Law is intended to provide order. It is a set of limitations for human behavior based on the moralities of those who reside in any given country. Above all, it serves as a vehicle for holding criminal offenders accountable for their actions. So, why does a Pew Hispanic Report recently published indicate that the total number of Latinos in federal prison had risen to 40% in 2007, a figure all too startling considering that Latinos make up about 13% of the U.S. adult population?
According to this report, our government’s efforts to thwart illegal entry and residence in the country throughout the past fifteen years has instead led to an increase of about $209 million being spent each year on capturing the undocumented, from the $9 million spent in 2003. This undoubtedly contributes to the 72% of all Latinos held as offenders, who do not have U.S. citizenship. Last weekend, a New York Times editorial was published that sheds light to this side-effect of law, by stating:
“The country is filling the federal courts and prisons with nonviolent offenders. It is diverting immense law-enforcement resources from pursuing serious criminals — violent thugs, financial scammers — to an immense, self-defeating campaign to hunt down … workers.”
This whole issue begs the question of why we are allocating so much of our resources on pursuing undocumented people in the midst of an economic crisis, especially considering that federal detention centers exist for the punishment of criminals.
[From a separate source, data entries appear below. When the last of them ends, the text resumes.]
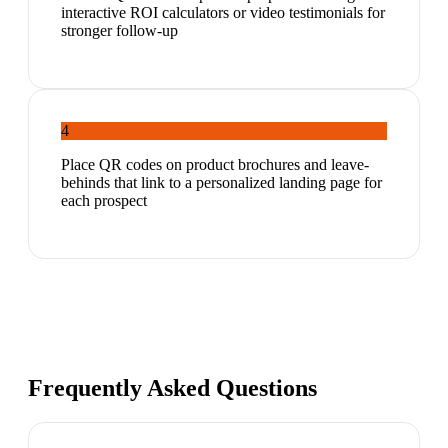
interactive ROI calculators or video testimonials for
stronger follow-up
4
Place QR codes on product brochures and leave-
behinds that link to a personalized landing page for
each prospect
Frequently Asked Questions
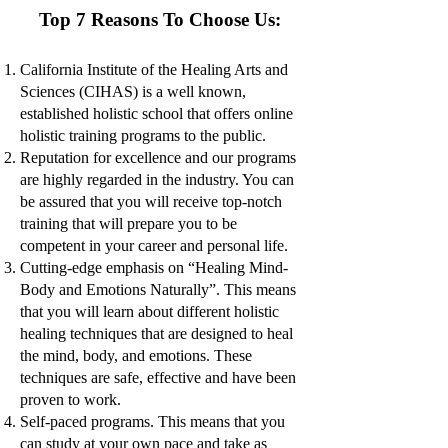
Top 7 Reasons To Choose Us:
California Institute of the Healing Arts and
Sciences (CIHAS) is a well known,
established holistic school that offers online
holistic training programs to the public.
Reputation for excellence and our programs
are highly regarded in the industry. You can
be assured that you will receive top-notch
training that will prepare you to be
competent in your career and personal life.
Cutting-edge emphasis on “Healing Mind-
Body and Emotions Naturally”. Th
is means
that you will learn about different holistic
healing techniques that are designed to heal
the mind, body, and emotions. These
techniques are safe, effective and have been
proven to work.
Self-paced programs. This means that you
can study at your own pace and take as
After all, isn’t one of the main intentions of legal systems to provide security for the citizens of its country? When so many Latinos are now being thrown in prison based solely on their legal status in this country, it is plausible to assume that the government is misallocating its resources on unnecessary escapades, as many of these Latinos do not present such a threat. In my opinion, what is truly needed is a reform to immigration law and more accountability on assessment for federal spending.